• Problem to work on: Copy every line of text in the data below without changing anything, and leave the pictures out of your answer.

• Entries shown:

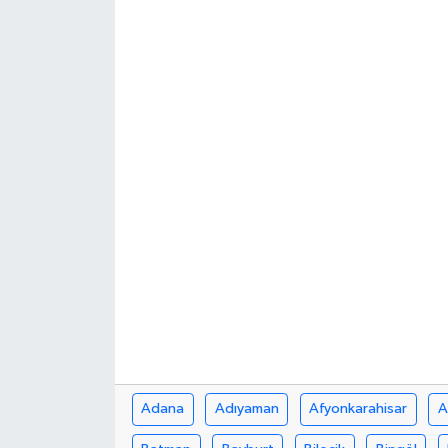
Adana
Adıyaman
Afyonkarahisar
A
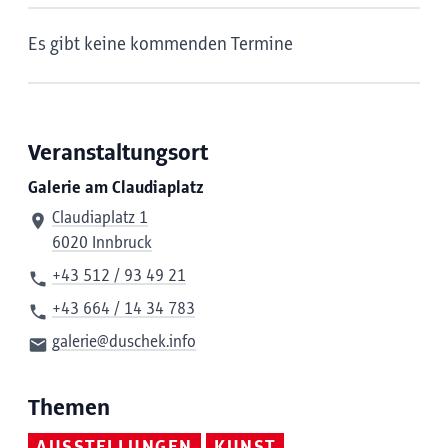
Es gibt keine kommenden Termine
Veranstaltungsort
Galerie am Claudiaplatz
Claudiaplatz 1
6020 Innbruck
+43 512 / 93 49 21
+43 664 / 14 34 783
galerie@duschek.info
Themen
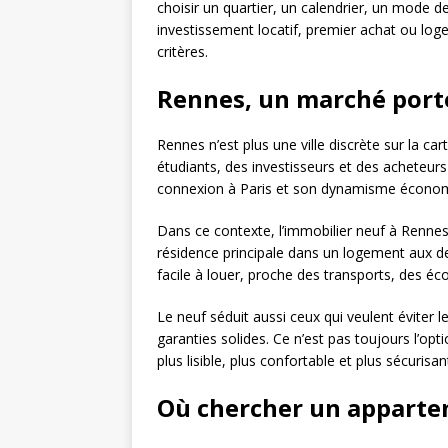
choisir un quartier, un calendrier, un mode d
investissement locatif, premier achat ou log
critères.
Rennes, un marché porte
Rennes n’est plus une ville discrète sur la car
étudiants, des investisseurs et des acheteurs
connexion à Paris et son dynamisme économiqu
Dans ce contexte, l’immobilier neuf à Rennes 
résidence principale dans un logement aux d
facile à louer, proche des transports, des éco
Le neuf séduit aussi ceux qui veulent éviter l
garanties solides. Ce n’est pas toujours l’opt
plus lisible, plus confortable et plus sécurisan
Où chercher un apparte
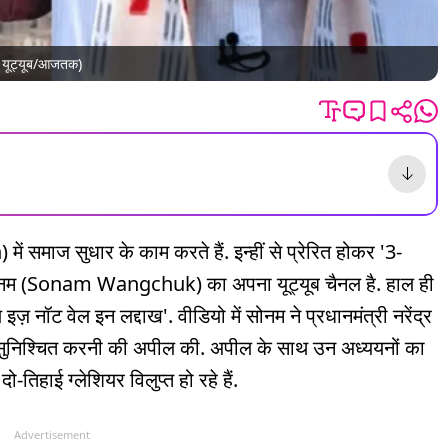
 - यूट्यूब/आजतक)
ें समाज सुधार के काम करते हैं. इन्हीं से प्रेरित होकर '3-
 सोनम (Sonam Wangchuk) का अपना यूट्यूब चैनल है. हाल ही
इज़ नॉट वेल इन लद्दाख'. वीडियो में सोनम ने प्रधानमंत्री नरेंद्र
 सुनिश्चित करनी की अपील की. अपील के साथ उन अध्ययनों का
ो-तिहाई ग्लेशियर विलुप्त हो रहे हैं.
Advertisement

• Task response:
Adana
Adıyaman
Afyonkarahisar
A
Es gibt keine kommenden Termine
Veranstaltungsort
Galerie am Claudiaplatz
Claudiaplatz 1
6020 Innbruck
+43 512 / 93 49 21
+43 664 / 14 34 783
galerie@duschek.info
Themen
choisir un quartier, un calendrier, un mode d
investissement locatif, premier achat ou log
critères.
Rennes, un marché porte
Rennes n’est plus une ville discrète sur la car
étudiants, des investisseurs et des acheteurs
connexion à Paris et son dynamisme économiqu
Dans ce contexte, l’immobilier neuf à Rennes 
résidence principale dans un logement aux d
facile à louer, proche des transports, des éco
Le neuf séduit aussi ceux qui veulent éviter l
garanties solides. Ce n’est pas toujours l’opt
plus lisible, plus confortable et plus sécurisan
Où chercher un apparte
 - यूट्यूब/आजतक)
ें समाज सुधार के काम करते हैं. इन्हीं से प्रेरित होकर '3-
 सोनम (Sonam Wangchuk) का अपना यूट्यूब चैनल है. हाल ही
इज़ नॉट वेल इन लद्दाख'. वीडियो में सोनम ने प्रधानमंत्री नरेंद्र
 सुनिश्चित करनी की अपील की. अपील के साथ उन अध्ययनों का
ो-तिहाई ग्लेशियर विलुप्त हो रहे हैं.
Advertisement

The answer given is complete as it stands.